(Electronic design files)
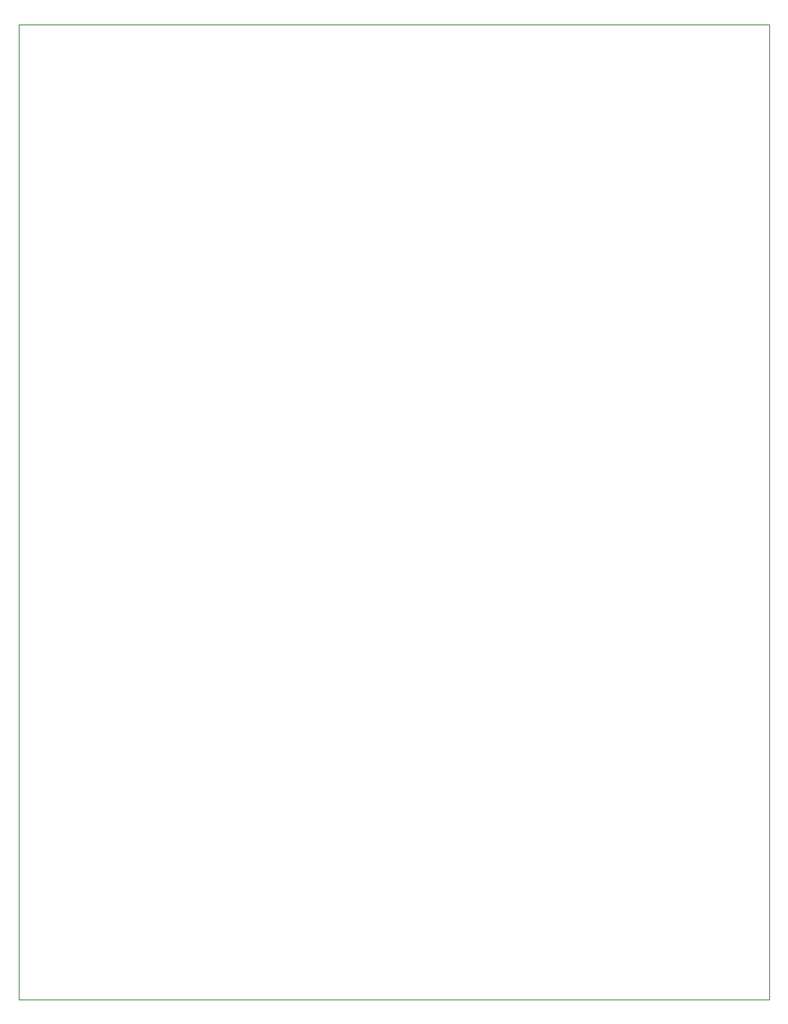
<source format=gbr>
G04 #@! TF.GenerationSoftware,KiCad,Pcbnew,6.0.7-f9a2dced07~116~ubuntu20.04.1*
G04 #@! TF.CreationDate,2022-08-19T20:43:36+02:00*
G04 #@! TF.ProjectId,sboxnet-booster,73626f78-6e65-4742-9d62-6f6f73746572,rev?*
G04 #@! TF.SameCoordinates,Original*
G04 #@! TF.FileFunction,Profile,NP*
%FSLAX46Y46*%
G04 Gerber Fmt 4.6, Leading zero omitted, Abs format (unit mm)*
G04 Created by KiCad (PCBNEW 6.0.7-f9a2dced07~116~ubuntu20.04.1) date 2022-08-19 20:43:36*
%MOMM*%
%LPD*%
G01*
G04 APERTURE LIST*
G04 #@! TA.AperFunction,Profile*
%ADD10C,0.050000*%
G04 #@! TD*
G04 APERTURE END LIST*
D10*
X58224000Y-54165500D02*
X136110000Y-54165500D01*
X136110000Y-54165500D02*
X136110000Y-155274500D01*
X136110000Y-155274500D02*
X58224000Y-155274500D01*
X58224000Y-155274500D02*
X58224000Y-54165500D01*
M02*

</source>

[What you should do]: From the line that contains "G04 #@! TF.FileFunction,Profile,NP*" to the last line of the data, write out each line exactly and add nothing.

[Response to the task]:
G04 #@! TF.FileFunction,Profile,NP*
%FSLAX46Y46*%
G04 Gerber Fmt 4.6, Leading zero omitted, Abs format (unit mm)*
G04 Created by KiCad (PCBNEW 6.0.7-f9a2dced07~116~ubuntu20.04.1) date 2022-08-19 20:43:36*
%MOMM*%
%LPD*%
G01*
G04 APERTURE LIST*
G04 #@! TA.AperFunction,Profile*
%ADD10C,0.050000*%
G04 #@! TD*
G04 APERTURE END LIST*
D10*
X58224000Y-54165500D02*
X136110000Y-54165500D01*
X136110000Y-54165500D02*
X136110000Y-155274500D01*
X136110000Y-155274500D02*
X58224000Y-155274500D01*
X58224000Y-155274500D02*
X58224000Y-54165500D01*
M02*

</source>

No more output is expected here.